Blaine se tait et tourne son regard empli d'inquiétude vers Kurt, cherchant son aide.
« Il n'est pas ton fils alors il pense qu'il ne mérite pas autant de générosité. » déclare platement Kurt.
« Chaque personne qui travaille au garage a un salaire. » rétorque Burt, « Tu vas dépenser cet argent pour les choses dont tu as envie, pas pour les choses que je t'ai déjà achetées. »
« Mais je ne peux pas vivre ici gratuitement. » contredit Blaine, semblant de plus en plus frustré, « Ce n'est pas juste, je ne peux pas vous faire ça. »
« Blaine, tu n'es qu'un enfant. » dit Burt en utilisant un ton doux mais ferme, montrant que le sujet est sérieux mais qu'il ne veut pas l'effrayer, « Je ne vais pas demander à un gosse de seize ans de me rembourser pour ce genre de choses. Que tu sois mon fils ou non. »
« Si c'est si important pour toi, chéri, » interrompt Carole, « tu pourrais nous donner cinq dollars par mois ? »
« Ce n'est largement pas assez. » halète Blaine avec surprise, « Pas assez pour tout ce que vous avez fait pour moi. »
« Je préférerais que tu ne nous donnes rien du tout. » dit Burt, « Mais si ça compte pour toi, je n'accepterais pas un dollar de plus. »
« Laissez-moi au moins vous rembourser l- »
« Cinq dollars par mois. C'est tout. »
« Mais- »
« Il ne changera pas d'avis. » intervient sagement Kurt, « Pas la peine d'insister. »
Blaine se laisse retomber contre le dossier de sa chaise et fronce les sourcils en réfléchissant. Un long et lourd silence s'étend. Kurt ne peut pas détourner le regard de Blaine. Il espère qu'il ne va pas revenir sur sa décision et s'en aller... où au juste ? Kurt ne pourra pas supporter de le voir remettre toutes ses affaires dans son vieux sac et partir de la maison.
« Ok. » cède finalement Blaine à contrecœur, « Cinq dollars par mois. »
« Bien. Maintenant mange tes spaghetti, tu es presque aussi fin qu'eux. »

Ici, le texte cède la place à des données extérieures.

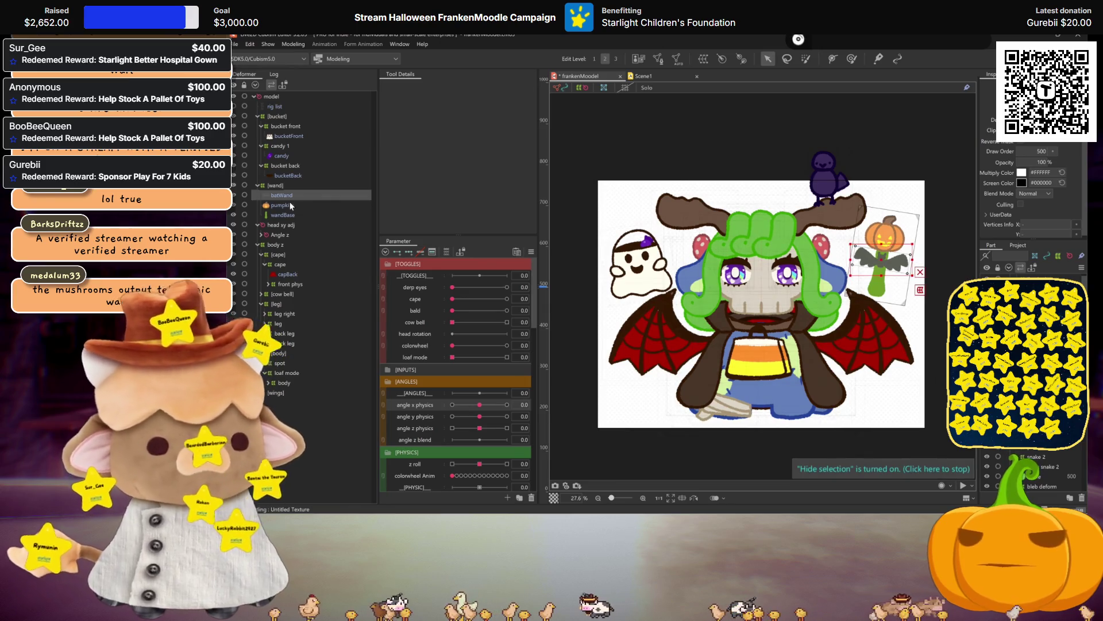
{"action": "left_click", "coordinate": [284, 215], "text": "shift"}
{"action": "left_click", "coordinate": [677, 58]}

Kurt lâche un soupir soulagé et, aussi simplement que ça, les choses reviennent à la normale. Enfin, aussi normale qu'est leur nouvelle vie. Sous la table, Kurt pose sa main sur le genou de Blaine et le serre fermement mais d'une façon rassurante. Tout va s'arranger, Kurt n'en doute pas une seconde.